Posts

Top Dressing

Top dressing is the process of applying compost, soil, or sand over the surface of your lawn. It has been performed on golf courses since the sport was invented in Scotland, but has only recently become popular on home lawns.

Good soil is living soil. That may sound like a cliché, but it’s true. One tablespoon of soil can contain billions of microorganisms. These microscopic organisms are one of the reasons we have plants and trees. In nature, soil microbes enrich soil by converting fallen leaves, limbs and other debris into nutrients plants can use. Since many home lawns have poor quality soil, top dressing becomes even more important. Top dressing is simply a way of adding organic material and restoring the balance to home lawns, building better soil and increasing soil flora.
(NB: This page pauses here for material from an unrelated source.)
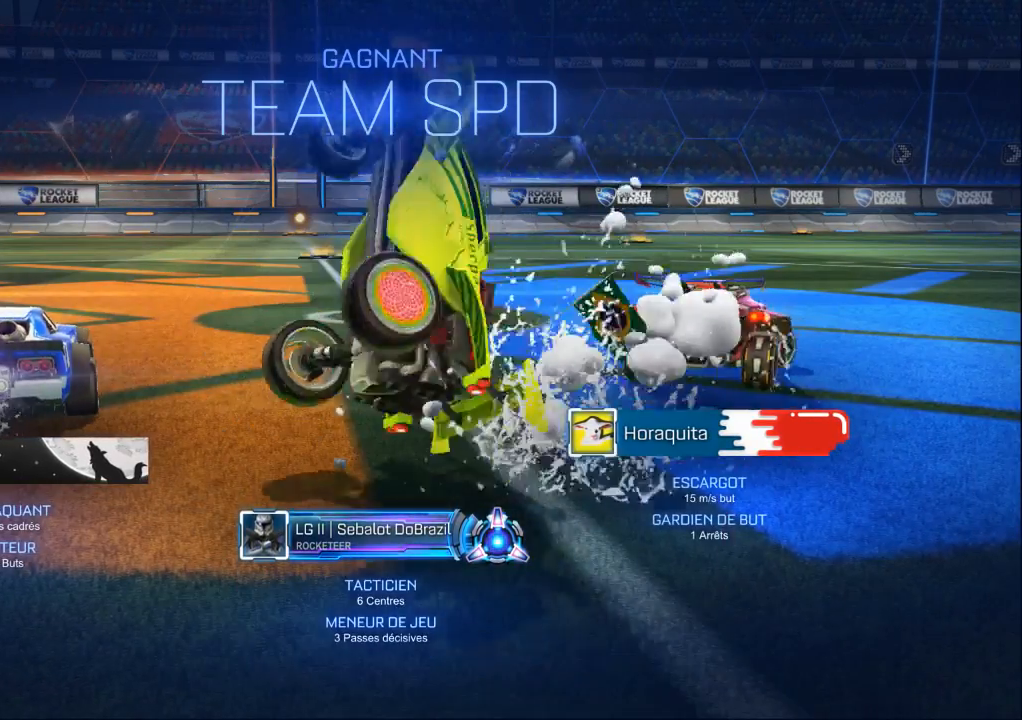
{"dt_ms": 500, "buttons": ["B"], "left_stick": "center", "right_stick": "center", "events": []}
Benefits of compost topdressing:

  • Adds organic matter to soils
  • Builds up the soil flora
  • Helps improve soil structure
  • Helps reduce lawn diseases
  • Reduces traffic stress and relieves compaction problems
  • Helps with water retention
  • Reduces the need for fertilizer
  • Can help reduce thatch
  • Increases Cation Exchange Capacity (CEC) of your soil – the degree to which soil can absorb and exchange cations (positively charged ions)
  • Evens out the lumps and bumps that are present on an uneven lawn

The Legacy Turf Care approach to top dressing starts with using the highest quality organic compost blends available. Using the most efficient, powered compost spreader that is calibrated to spread a ¼” thick layer of compost evenly across your lawn.

We apply ¼”thick layers Spring & Fall to slowly introduce high quality organic compost into your existing clay soils. Going any thicker then ¼” at a time would create impenetrable layers of soil that could choke the fescues ability to retrieve oxygen, nutrients & water.

When done correctly you will not see bumps & lumps of compost on top of the tall fescue. Our state of the art machines spread the organic compost so evenly that it works its way down to the base of the fescue rather quickly, making it more readily available to the grass for nutrient uptake and less visible from the surface.